Fortunato Tedesco, vecchio pastore al servizio di don Elia Visconti, aveva svolto un ruolo importante nella liberazione del turista inglese recandosi diverse volte da Manzo a portare le rate del riscatto, su mandato di Don Elia Visconti che conduceva le trattative tra Manzo e il Console Inglese. William Moens  venne liberato nei pressi di Giffoni dopo aver pagato 30.000 ducati. Il Moens ne parla in termini positivi : “Il suo era stato un compito rischiosissimo, sebbene gli fosse stata promessa la protezione del governo italiano e di quello inglese. Avevano corso un grandissimo rischio perché i militari li avrebbero probabilmente fucilati sul posto, se li avessero presi con denaro destinato ai briganti. Mi disse che era stremato dalla fame e dalla stanchezza patite durante gli ultimi sei giorni, quando non aveva mai dormito sotto un tetto. Mi riferì che se non ci avesse trovato quella mattina sarebbe tornato a casa, anche se aveva giurato che non sarebbe rientrato senza di me. Aveva trascorso la notte precedente su una montagna di fronte a noi, senza sospettare di essere così vicino”.        

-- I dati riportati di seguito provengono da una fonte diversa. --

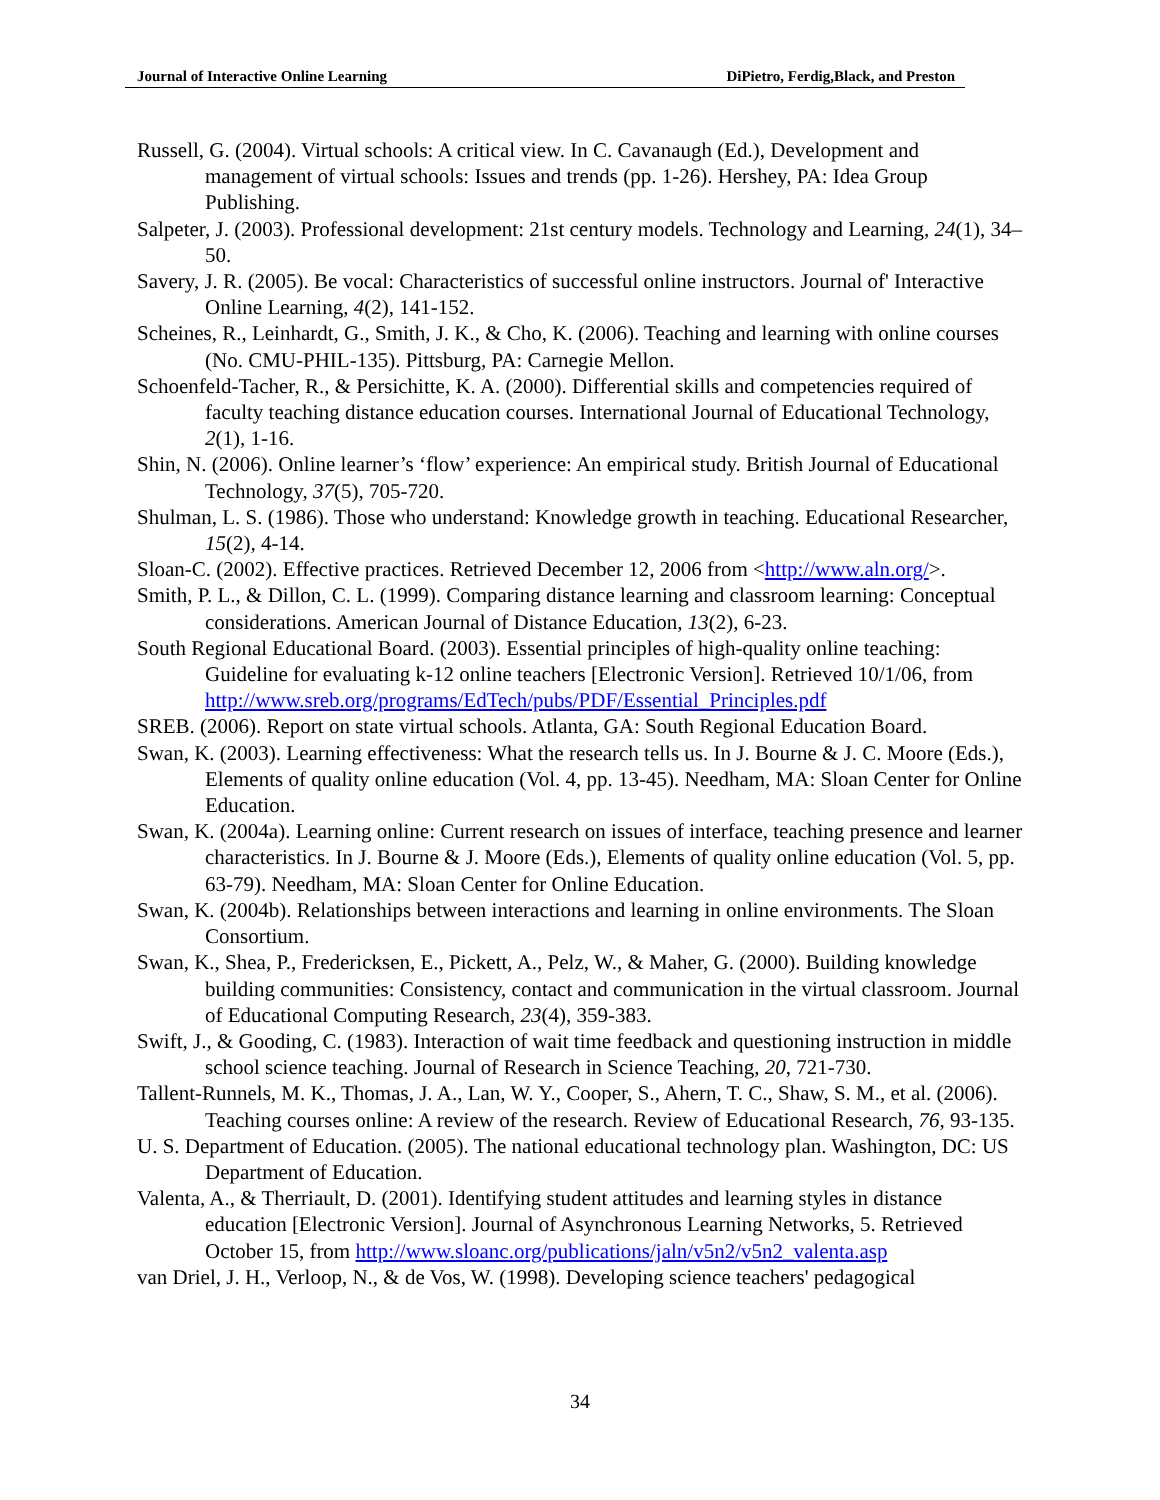Journal of Interactive Online Learning DiPietro, Ferdig,Black, and Preston
Russell, G. (2004). Virtual schools: A critical view. In C. Cavanaugh (Ed.), Development and management of virtual schools: Issues and trends (pp. 1-26). Hershey, PA: Idea Group Publishing.
Salpeter, J. (2003). Professional development: 21st century models. Technology and Learning, 24(1), 34–50.
Savery, J. R. (2005). Be vocal: Characteristics of successful online instructors. Journal of' Interactive Online Learning, 4(2), 141-152.
Scheines, R., Leinhardt, G., Smith, J. K., & Cho, K. (2006). Teaching and learning with online courses (No. CMU-PHIL-135). Pittsburg, PA: Carnegie Mellon.
Schoenfeld-Tacher, R., & Persichitte, K. A. (2000). Differential skills and competencies required of faculty teaching distance education courses. International Journal of Educational Technology, 2(1), 1-16.
Shin, N. (2006). Online learner’s ‘flow’ experience: An empirical study. British Journal of Educational Technology, 37(5), 705-720.
Shulman, L. S. (1986). Those who understand: Knowledge growth in teaching. Educational Researcher, 15(2), 4-14.
Sloan-C. (2002). Effective practices. Retrieved December 12, 2006 from <http://www.aln.org/>.
Smith, P. L., & Dillon, C. L. (1999). Comparing distance learning and classroom learning: Conceptual considerations. American Journal of Distance Education, 13(2), 6-23.
South Regional Educational Board. (2003). Essential principles of high-quality online teaching: Guideline for evaluating k-12 online teachers [Electronic Version]. Retrieved 10/1/06, from http://www.sreb.org/programs/EdTech/pubs/PDF/Essential_Principles.pdf
SREB. (2006). Report on state virtual schools. Atlanta, GA: South Regional Education Board.
Swan, K. (2003). Learning effectiveness: What the research tells us. In J. Bourne & J. C. Moore (Eds.), Elements of quality online education (Vol. 4, pp. 13-45). Needham, MA: Sloan Center for Online Education.
Swan, K. (2004a). Learning online: Current research on issues of interface, teaching presence and learner characteristics. In J. Bourne & J. Moore (Eds.), Elements of quality online education (Vol. 5, pp. 63-79). Needham, MA: Sloan Center for Online Education.
Swan, K. (2004b). Relationships between interactions and learning in online environments. The Sloan Consortium.
Swan, K., Shea, P., Fredericksen, E., Pickett, A., Pelz, W., & Maher, G. (2000). Building knowledge building communities: Consistency, contact and communication in the virtual classroom. Journal of Educational Computing Research, 23(4), 359-383.
Swift, J., & Gooding, C. (1983). Interaction of wait time feedback and questioning instruction in middle school science teaching. Journal of Research in Science Teaching, 20, 721-730.
Tallent-Runnels, M. K., Thomas, J. A., Lan, W. Y., Cooper, S., Ahern, T. C., Shaw, S. M., et al. (2006). Teaching courses online: A review of the research. Review of Educational Research, 76, 93-135.
U. S. Department of Education. (2005). The national educational technology plan. Washington, DC: US Department of Education.
Valenta, A., & Therriault, D. (2001). Identifying student attitudes and learning styles in distance education [Electronic Version]. Journal of Asynchronous Learning Networks, 5. Retrieved October 15, from http://www.sloanc.org/publications/jaln/v5n2/v5n2_valenta.asp
van Driel, J. H., Verloop, N., & de Vos, W. (1998). Developing science teachers' pedagogical
34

Questa considerazioni contrastano con il giudizio espresso dal De Rogatis. Ma gia all’epoca del sequestro Moens si insinuava che la famiglia Visconti avesse dei legami col brigantaggio, voci che il Moens ritiene del tutto infondate. Ecco cosa scrive in proposito: “…molte persone hanno accusato questa sfortunata famiglia di essere composta di manutengoli, letteralmente persone che tengono la mano ai briganti, cioè li appoggiano. Niente potrebbe essere più assurdo: essi avevano appena sborsato quattromila sterline per riscattare due dei loro parenti, ed io ero stato presente quando la maggior parte di questa somma era stata ricevuta e divisa tra i membri della banda”.   

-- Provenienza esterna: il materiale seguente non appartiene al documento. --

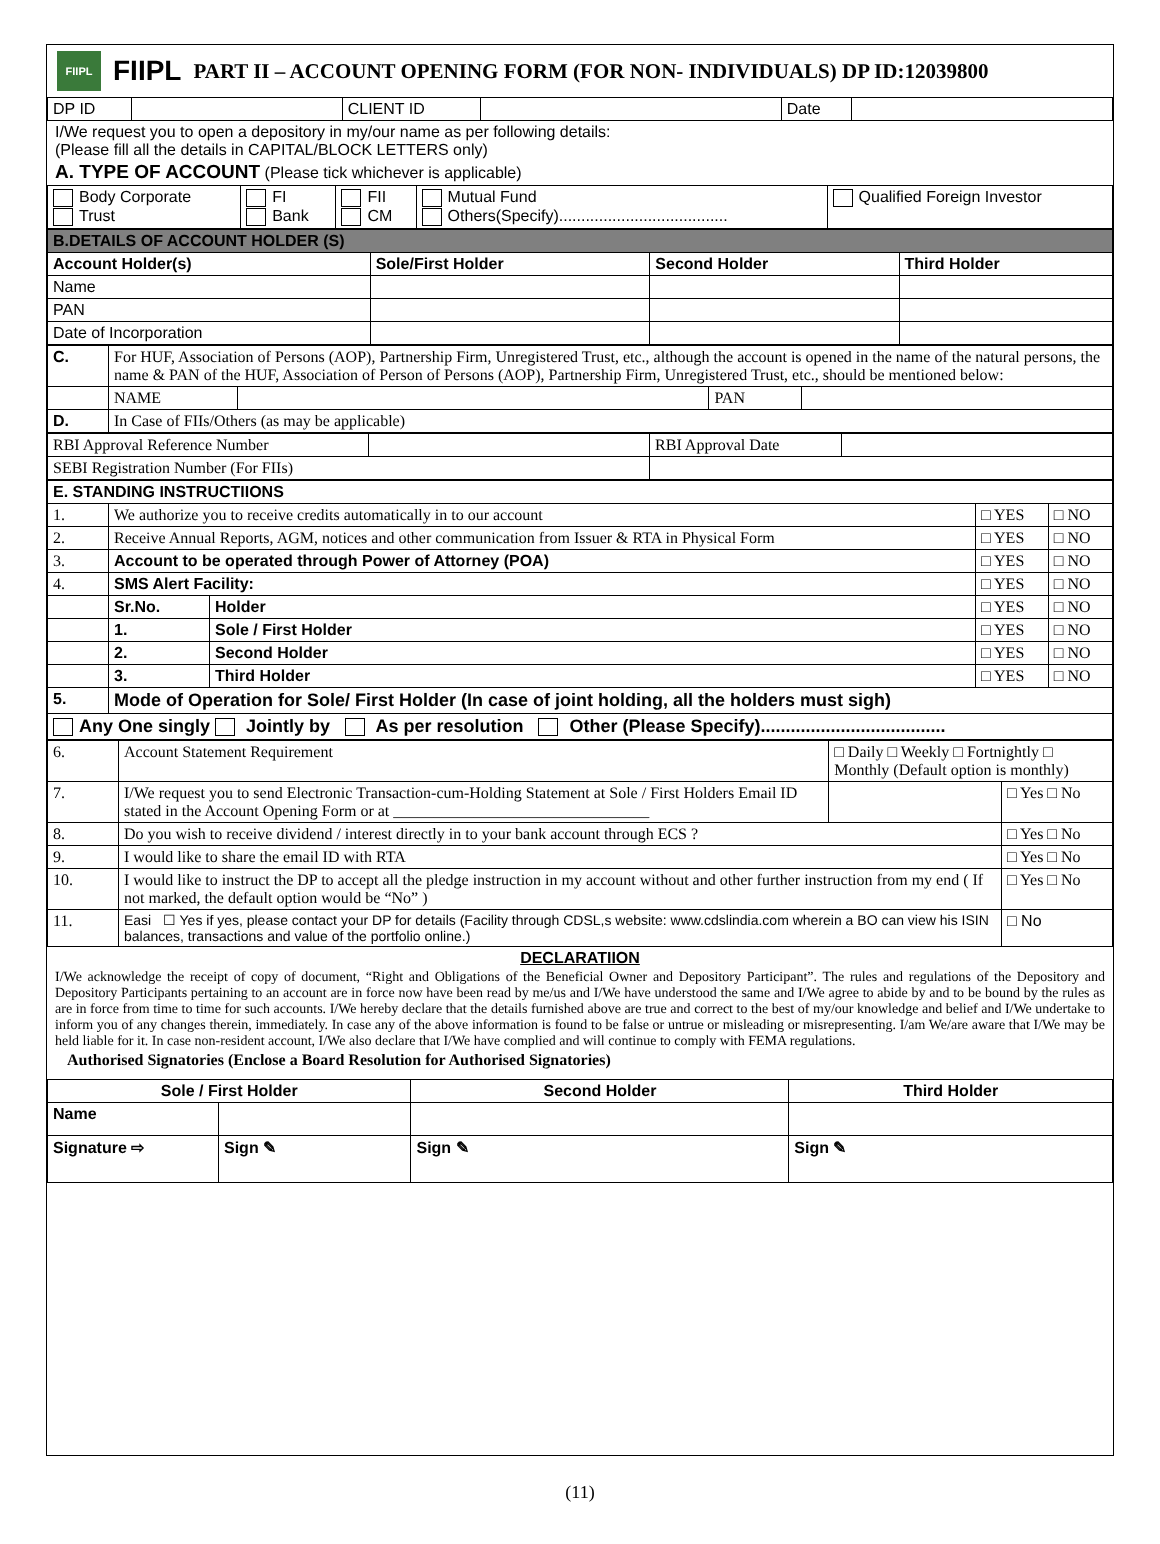FIIPL
FIIPL PART II – ACCOUNT OPENING FORM (FOR NON- INDIVIDUALS) DP ID:12039800
| DP ID | | CLIENT ID | | Date | |
I/We request you to open a depository in my/our name as per following details:
(Please fill all the details in CAPITAL/BLOCK LETTERS only)
A. TYPE OF ACCOUNT (Please tick whichever is applicable)
| Body Corporate Trust | FI Bank | FII CM | Mutual Fund Others(Specify)...................................... | Qualified Foreign Investor |
| B.DETAILS OF ACCOUNT HOLDER (S) | | | |
| Account Holder(s) | Sole/First Holder | Second Holder | Third Holder |
| Name | | | |
| PAN | | | |
| Date of Incorporation | | | |
| C. | For HUF, Association of Persons (AOP), Partnership Firm, Unregistered Trust, etc., although the account is opened in the name of the natural persons, the name & PAN of the HUF, Association of Person of Persons (AOP), Partnership Firm, Unregistered Trust, etc., should be mentioned below: | | | |
| | NAME | | PAN | |
| D. | In Case of FIIs/Others (as may be applicable) | | | |
| RBI Approval Reference Number | | RBI Approval Date | |
| SEBI Registration Number (For FIIs) | | | |
| E. STANDING INSTRUCTIIONS | | | | |
| 1. | We authorize you to receive credits automatically in to our account | | □ YES | □ NO |
| 2. | Receive Annual Reports, AGM, notices and other communication from Issuer & RTA in Physical Form | | □ YES | □ NO |
| 3. | Account to be operated through Power of Attorney (POA) | | □ YES | □ NO |
| 4. | SMS Alert Facility: | | □ YES | □ NO |
| | Sr.No. | Holder | □ YES | □ NO |
| | 1. | Sole / First Holder | □ YES | □ NO |
| | 2. | Second Holder | □ YES | □ NO |
| | 3. | Third Holder | □ YES | □ NO |
| 5. | Mode of Operation for Sole/ First Holder (In case of joint holding, all the holders must sigh) | | | |
| Any One singly Jointly by As per resolution Other (Please Specify)..................................... | | | | |
| 6. | Account Statement Requirement | □ Daily □ Weekly □ Fortnightly □ Monthly (Default option is monthly) | |
| 7. | I/We request you to send Electronic Transaction-cum-Holding Statement at Sole / First Holders Email ID stated in the Account Opening Form or at ________________________________ | | □ Yes □ No |
| 8. | Do you wish to receive dividend / interest directly in to your bank account through ECS ? | | □ Yes □ No |
| 9. | I would like to share the email ID with RTA | | □ Yes □ No |
| 10. | I would like to instruct the DP to accept all the pledge instruction in my account without and other further instruction from my end ( If not marked, the default option would be “No” ) | | □ Yes □ No |
| 11. | Easi ☐ Yes if yes, please contact your DP for details (Facility through CDSL,s website: www.cdslindia.com wherein a BO can view his ISIN balances, transactions and value of the portfolio online.) | | □ No |
DECLARATIION
I/We acknowledge the receipt of copy of document, “Right and Obligations of the Beneficial Owner and Depository Participant”. The rules and regulations of the Depository and Depository Participants pertaining to an account are in force now have been read by me/us and I/We have understood the same and I/We agree to abide by and to be bound by the rules as are in force from time to time for such accounts. I/We hereby declare that the details furnished above are true and correct to the best of my/our knowledge and belief and I/We undertake to inform you of any changes therein, immediately. In case any of the above information is found to be false or untrue or misleading or misrepresenting. I/am We/are aware that I/We may be held liable for it. In case non-resident account, I/We also declare that I/We have complied and will continue to comply with FEMA regulations.
Authorised Signatories (Enclose a Board Resolution for Authorised Signatories)
| Sole / First Holder | | Second Holder | Third Holder |
| --- | --- | --- | --- |
| Name | | | |
| Signature ⇨ | Sign ✎ | Sign ✎ | Sign ✎ |
(11)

Le uniformi della banda Manzo e Cerino.
Gli uomini di Manzo indossavano lunghe giacche di un forte tessuto marrone, colore delle foglie appassite, con grandi tasche circolari ai due lati e sul petto: due spacchi laterali formavano sulla schiena altre tasche, che potevano contenere qualunque cosa. Ho visto un brigante alla ricerca di un dato oggetto tirare fuori uno dopo l’altro un paio di calzini, due camicie, tre o quattro libbre di pane, uno sporco pezzetto di pancetta e ancora del formaggio. I gilè si abbottonavano lateralmente, ma avevano una fila di bottoni di finto oro sul davanti e sui bottoni più grandi erano incise teste di cani, di uccelli e così via. Nella parte inferiore del gilè avevano due tasche rotonde, dove tenevano una scorta di cartucce, pallottole, polvere da sparo, coltelli e così via. Nelle due taschine della parte superiore tenevano l’orologio da una parte e capsule dall’altra. Questo indumento era di stoffa blu scuro come i pantaloni, che erano di taglio normale.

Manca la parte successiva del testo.